Once a synactor is created, it is controlled in a program by scripts through the RAVE scripting language level. All of the onscreen animation is controlled by scripts in the host system through the RAVE scripting language. Various subroutines called external commands ("XCMD") and external functions ("XFCN") are utilized to perform functions not available in the host language, for example creating synactors from the dressing room. The RAVE XCMD processes information between the scripts and the RAVE driver. Fifteen separate commands are utilized to enable users to open, close, move, hide, show and cause the synactor to speak. A program may have these commands built in, selected among or generated by the RAVE driver itself at runtime.

The hyperanimator system of the present invention is user friendly and easily understood by inexperienced users. It provides a user with the capability to create animated talking agents which can provide an interface between people and computers.

BRIEF DESCRIPTION OF THE DRAWINGS

FIG. 1 is a block diagram of a system which displays computer generated visual images with real time synchronized computer generated speech according to the principles of the present invention;

FIG. 2 is a conceptual block diagram illustrating the hyperanimator synactor authoring and use as implemented in the system shown in FIG. 1;

FIG. 3 is a functional block diagram illustrating the major data flows and processes for the system shown in FIG. 1;

FIG. 4 is a functional block diagram illustrating a hierarchical overview of the Hyperanimator screens;

FIGS. 5a-5h are presentations illustrating the screen layout of the display screens corresponding to the major Hyperanimator screens shown in FIG. 4;

FIG. 6a is a presentation of the Face Clip Art menu screen;

FIGS. 6b and 6c are detailed presentations illustrating the screen layout, for example display screens subordinate to the menu screen of FIG. 6a;

FIGS. 7a and 7b are detailed presentations illustrating the screen layout for a second preferred embodiment of display screens subordinate to the dressing room screen;

FIG. 8 is a diagram illustrating the fields of a synactor model table record;

FIG. 9 is a conceptual block diagram illustrating the flow of speech editing and testing during the process of speech synchronization;

FIGS. 10a-10g are detailed presentations illustrating the screen layout for the speech synchronization process shown in FIG. 9; and

FIGS. 11a-11d are presentations of animation sequences illustrating the effects of coarticulation.

# RECORD LIST
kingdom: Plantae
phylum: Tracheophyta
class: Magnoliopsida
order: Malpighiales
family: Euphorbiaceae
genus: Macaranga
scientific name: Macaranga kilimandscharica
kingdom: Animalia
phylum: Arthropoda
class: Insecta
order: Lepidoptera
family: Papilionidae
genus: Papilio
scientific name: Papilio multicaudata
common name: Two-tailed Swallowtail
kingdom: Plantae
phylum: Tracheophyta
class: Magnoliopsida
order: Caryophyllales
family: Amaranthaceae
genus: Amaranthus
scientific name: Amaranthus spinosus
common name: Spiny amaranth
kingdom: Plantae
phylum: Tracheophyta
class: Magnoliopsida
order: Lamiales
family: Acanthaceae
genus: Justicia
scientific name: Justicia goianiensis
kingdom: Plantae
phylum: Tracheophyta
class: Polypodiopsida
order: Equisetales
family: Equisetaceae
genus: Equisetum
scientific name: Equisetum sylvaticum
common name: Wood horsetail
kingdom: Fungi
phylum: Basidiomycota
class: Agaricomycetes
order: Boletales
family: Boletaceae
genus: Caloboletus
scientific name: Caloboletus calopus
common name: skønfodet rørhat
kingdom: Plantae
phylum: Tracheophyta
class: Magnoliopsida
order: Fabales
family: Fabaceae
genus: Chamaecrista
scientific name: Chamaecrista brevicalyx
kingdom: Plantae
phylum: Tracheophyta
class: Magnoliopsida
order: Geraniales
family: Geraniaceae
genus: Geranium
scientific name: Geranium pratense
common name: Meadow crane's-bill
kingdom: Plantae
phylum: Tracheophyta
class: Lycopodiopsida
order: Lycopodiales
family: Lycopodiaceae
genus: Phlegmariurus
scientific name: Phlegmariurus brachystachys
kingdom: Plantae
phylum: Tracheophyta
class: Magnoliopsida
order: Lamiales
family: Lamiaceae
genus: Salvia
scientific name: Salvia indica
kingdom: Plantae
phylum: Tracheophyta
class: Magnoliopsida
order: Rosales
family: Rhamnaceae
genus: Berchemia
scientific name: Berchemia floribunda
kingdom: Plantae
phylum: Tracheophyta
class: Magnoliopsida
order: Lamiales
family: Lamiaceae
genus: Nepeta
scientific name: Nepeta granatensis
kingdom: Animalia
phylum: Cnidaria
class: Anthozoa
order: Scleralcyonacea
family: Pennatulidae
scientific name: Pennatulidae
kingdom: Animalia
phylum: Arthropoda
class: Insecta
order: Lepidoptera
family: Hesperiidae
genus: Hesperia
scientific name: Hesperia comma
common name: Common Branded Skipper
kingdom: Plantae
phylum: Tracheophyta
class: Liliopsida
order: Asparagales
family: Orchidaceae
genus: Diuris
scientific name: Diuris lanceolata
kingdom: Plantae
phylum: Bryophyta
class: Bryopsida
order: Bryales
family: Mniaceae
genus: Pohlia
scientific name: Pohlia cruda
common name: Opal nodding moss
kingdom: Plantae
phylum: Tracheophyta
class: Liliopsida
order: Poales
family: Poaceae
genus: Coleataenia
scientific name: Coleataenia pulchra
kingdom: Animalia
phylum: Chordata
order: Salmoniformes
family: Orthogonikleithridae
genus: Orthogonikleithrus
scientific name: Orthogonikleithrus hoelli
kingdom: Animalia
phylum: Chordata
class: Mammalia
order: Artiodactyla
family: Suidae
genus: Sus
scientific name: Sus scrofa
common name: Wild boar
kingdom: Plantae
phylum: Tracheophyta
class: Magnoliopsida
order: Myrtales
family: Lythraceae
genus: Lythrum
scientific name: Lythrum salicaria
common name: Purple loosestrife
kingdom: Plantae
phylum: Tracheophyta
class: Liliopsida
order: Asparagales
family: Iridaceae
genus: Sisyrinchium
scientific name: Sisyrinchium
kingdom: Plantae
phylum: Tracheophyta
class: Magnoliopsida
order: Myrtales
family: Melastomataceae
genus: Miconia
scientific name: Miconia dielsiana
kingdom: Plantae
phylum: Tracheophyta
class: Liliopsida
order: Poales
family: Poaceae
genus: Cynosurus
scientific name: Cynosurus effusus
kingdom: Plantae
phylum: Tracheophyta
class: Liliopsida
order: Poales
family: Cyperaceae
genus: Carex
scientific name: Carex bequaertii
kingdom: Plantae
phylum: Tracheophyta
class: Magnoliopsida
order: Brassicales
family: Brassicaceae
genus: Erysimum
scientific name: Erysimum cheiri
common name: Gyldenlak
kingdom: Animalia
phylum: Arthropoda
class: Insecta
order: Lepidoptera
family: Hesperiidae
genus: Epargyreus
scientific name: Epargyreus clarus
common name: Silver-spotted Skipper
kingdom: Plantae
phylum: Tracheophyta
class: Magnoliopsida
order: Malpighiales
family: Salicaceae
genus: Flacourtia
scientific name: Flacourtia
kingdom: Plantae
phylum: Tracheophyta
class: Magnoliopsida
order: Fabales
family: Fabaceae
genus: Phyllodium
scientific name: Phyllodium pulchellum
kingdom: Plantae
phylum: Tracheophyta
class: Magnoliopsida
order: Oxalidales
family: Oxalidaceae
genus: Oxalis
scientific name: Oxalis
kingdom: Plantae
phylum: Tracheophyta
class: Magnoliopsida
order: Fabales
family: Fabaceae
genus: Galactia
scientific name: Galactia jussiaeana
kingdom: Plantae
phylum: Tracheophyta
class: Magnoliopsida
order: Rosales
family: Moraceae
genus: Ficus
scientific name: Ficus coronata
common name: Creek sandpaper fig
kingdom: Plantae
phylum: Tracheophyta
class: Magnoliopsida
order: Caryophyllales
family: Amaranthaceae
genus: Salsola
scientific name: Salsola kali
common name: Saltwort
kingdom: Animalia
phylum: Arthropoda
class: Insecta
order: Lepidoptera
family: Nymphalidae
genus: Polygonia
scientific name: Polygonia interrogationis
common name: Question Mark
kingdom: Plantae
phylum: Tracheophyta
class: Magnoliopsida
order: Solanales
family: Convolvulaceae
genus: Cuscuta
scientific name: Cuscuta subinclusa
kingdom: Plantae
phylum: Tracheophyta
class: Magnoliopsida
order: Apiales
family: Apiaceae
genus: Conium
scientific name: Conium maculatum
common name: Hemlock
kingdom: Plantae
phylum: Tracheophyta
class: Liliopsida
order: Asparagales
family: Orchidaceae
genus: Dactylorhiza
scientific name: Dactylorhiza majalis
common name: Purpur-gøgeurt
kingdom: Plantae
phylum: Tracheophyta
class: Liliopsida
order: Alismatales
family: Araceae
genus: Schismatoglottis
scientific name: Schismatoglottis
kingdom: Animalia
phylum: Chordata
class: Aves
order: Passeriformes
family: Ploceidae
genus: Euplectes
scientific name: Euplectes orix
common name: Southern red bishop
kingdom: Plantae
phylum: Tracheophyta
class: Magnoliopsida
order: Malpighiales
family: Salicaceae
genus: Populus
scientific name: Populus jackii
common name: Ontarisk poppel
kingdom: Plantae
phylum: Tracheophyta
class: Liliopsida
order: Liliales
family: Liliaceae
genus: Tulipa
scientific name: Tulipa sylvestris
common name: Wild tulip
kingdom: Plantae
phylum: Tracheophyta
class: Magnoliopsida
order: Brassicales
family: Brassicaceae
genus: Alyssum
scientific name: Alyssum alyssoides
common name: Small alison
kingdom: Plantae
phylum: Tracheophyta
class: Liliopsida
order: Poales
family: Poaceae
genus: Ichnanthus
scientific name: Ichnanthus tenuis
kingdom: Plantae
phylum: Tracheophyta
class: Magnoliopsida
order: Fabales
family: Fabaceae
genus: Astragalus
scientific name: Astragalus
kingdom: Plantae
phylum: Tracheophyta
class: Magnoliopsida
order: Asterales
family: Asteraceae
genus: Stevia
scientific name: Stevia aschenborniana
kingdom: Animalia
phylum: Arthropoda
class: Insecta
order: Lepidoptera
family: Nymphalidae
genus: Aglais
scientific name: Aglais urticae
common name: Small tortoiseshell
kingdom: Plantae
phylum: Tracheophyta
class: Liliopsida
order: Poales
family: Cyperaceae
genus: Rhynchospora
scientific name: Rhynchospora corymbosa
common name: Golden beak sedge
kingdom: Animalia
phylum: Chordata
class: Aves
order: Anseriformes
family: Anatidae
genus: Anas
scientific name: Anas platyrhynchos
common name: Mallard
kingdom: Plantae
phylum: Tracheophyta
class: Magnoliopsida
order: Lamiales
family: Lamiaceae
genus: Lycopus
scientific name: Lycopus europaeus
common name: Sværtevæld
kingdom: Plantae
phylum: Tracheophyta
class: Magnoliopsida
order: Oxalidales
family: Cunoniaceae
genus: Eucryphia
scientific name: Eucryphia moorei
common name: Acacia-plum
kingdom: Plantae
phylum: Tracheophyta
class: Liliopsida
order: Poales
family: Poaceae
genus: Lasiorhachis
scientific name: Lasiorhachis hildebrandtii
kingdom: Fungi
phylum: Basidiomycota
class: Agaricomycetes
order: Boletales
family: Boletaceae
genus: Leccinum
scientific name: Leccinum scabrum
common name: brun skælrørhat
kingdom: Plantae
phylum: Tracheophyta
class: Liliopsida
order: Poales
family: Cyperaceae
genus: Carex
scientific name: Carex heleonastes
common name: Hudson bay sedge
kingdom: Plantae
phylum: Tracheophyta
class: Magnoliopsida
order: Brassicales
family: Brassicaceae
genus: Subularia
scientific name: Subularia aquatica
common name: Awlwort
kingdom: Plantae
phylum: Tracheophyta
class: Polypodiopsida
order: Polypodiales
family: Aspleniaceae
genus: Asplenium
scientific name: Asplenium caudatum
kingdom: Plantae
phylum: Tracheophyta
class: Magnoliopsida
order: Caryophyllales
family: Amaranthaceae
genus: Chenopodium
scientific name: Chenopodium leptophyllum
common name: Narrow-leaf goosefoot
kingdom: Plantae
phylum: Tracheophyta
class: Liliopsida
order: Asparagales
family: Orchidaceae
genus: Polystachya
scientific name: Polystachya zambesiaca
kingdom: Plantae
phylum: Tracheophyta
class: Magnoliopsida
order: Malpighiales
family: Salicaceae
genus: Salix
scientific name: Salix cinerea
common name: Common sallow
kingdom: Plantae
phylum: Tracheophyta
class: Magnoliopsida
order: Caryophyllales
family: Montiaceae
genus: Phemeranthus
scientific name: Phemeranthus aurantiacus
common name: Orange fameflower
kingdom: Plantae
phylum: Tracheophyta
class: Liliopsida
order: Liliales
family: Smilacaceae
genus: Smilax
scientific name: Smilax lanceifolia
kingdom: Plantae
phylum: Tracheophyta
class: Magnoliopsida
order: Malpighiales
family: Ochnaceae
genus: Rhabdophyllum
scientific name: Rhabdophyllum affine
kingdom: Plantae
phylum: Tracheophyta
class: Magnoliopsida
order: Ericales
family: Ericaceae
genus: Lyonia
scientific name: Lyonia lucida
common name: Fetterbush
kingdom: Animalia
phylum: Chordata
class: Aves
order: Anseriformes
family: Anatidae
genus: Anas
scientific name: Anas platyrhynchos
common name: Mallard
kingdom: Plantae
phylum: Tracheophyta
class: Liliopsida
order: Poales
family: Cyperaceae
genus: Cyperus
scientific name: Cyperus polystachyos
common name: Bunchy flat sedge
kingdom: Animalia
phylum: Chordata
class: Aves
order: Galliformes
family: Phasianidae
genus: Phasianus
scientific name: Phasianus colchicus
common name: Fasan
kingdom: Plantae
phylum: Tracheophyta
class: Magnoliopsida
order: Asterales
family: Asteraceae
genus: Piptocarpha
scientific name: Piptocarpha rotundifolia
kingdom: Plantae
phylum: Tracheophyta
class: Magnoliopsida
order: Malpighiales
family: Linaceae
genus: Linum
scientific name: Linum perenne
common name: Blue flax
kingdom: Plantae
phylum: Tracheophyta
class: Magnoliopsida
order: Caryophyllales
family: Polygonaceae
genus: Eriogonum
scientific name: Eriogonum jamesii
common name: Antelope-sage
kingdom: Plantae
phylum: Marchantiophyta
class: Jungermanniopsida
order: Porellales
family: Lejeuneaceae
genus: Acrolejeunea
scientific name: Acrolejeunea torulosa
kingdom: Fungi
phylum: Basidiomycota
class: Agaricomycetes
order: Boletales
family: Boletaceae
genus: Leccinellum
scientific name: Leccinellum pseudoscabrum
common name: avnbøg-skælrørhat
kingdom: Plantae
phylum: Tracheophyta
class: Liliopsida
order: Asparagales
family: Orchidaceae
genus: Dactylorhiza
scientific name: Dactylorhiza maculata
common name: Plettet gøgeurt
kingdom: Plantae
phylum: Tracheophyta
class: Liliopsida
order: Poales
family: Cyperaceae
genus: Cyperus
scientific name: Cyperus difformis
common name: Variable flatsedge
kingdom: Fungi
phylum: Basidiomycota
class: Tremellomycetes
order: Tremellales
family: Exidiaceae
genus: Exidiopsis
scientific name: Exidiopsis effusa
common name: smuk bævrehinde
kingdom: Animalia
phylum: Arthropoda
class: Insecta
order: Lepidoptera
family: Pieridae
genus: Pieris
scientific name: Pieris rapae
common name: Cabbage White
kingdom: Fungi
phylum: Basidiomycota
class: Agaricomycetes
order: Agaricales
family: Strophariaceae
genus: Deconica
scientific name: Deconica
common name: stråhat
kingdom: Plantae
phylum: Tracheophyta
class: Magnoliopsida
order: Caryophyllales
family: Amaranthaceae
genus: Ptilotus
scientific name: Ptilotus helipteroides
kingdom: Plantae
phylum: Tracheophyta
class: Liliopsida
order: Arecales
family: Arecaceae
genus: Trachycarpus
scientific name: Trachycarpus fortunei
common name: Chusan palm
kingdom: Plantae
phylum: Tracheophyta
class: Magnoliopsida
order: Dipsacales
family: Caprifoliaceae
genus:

# EXERCISE PROMPT
Decide whether each statement below agrees with the hyperanimator text. Answer yes or no for each, quoting the deciding words of the text exactly.
(a) Fifteen separate commands let users open, close, move, hide, show and make the synactor speak.
(b) FIG. 4 shows the flow of speech editing and testing.
(c) The hyperanimator system is intended only for experienced users.

# WRITTEN REPLY
(a) Yes: "Fifteen separate commands are utilized to enable users to open, close, move, hide, show and cause the synactor to speak."
(b) No: "FIG. 4 is a functional block diagram illustrating a hierarchical overview of the Hyperanimator screens"
(c) No: "The hyperanimator system of the present invention is user friendly and easily understood by inexperienced users."